Natural resources in Côte d’Ivoire: Fostering crisis or peace? The cocoa, diamond, gold and oil sectors
The trade and exploitation of natural resources such as cocoa, gold, petroleum and diamonds contributed to the conflict in Côte d’Ivoire and still obstruct the peace process in the country. This is one of the conclusions of BICC brief 40, entitled: “Natural Resources in Côte d’Ivoire: Fostering Crisis or Peace? The Cocoa, Diamond, Gold and Oil sectors”.
The authors of the BICC brief, Lena Guesnet, Marie Müller and Jolien Schure analyze to what extent the extraction of natural resources has fueled the civil war which raged in Côte d’Ivoire from 2002 to 2004. During that time, rebels, who still occupy the north of the country, fought government troops and loyal militias in the south of the country. There are strong indications that the government used its revenues from cocoa and oil production to pay for part of its war expenditures. The rebel group Forces Nouvelles did the same in the north of the country.

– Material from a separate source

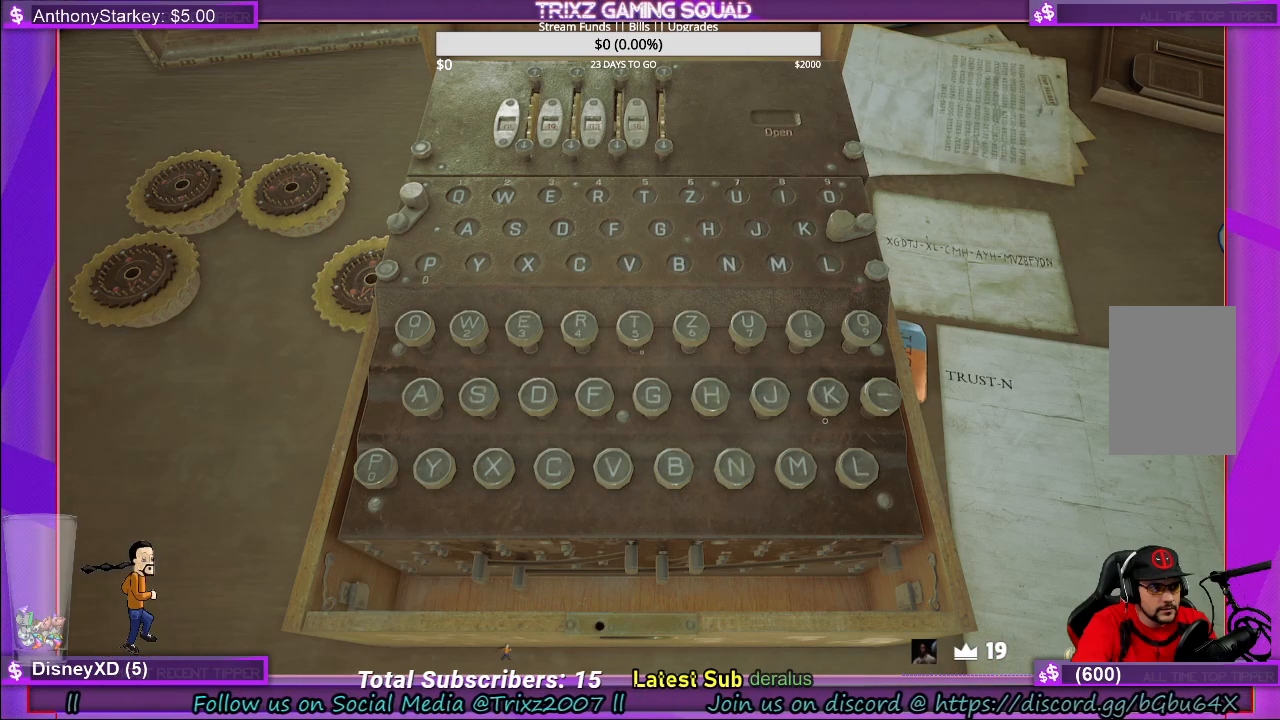
{"keys": [], "mouse": [], "events": []}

The rebel leaders have established an efficient taxation system in parallel to state levies on the trade in natural resources. Individual commanders in the different northern zones profit directly from the smuggling of cocoa, diamonds, and gold.
Latest reports from the UN Group of Experts on Côte d’Ivoire also prove that weapons and ammunition are still being smuggled into the north of the country from the neighboring country Burkina Faso—financed by income from the illegal taxation of the trade in natural resources.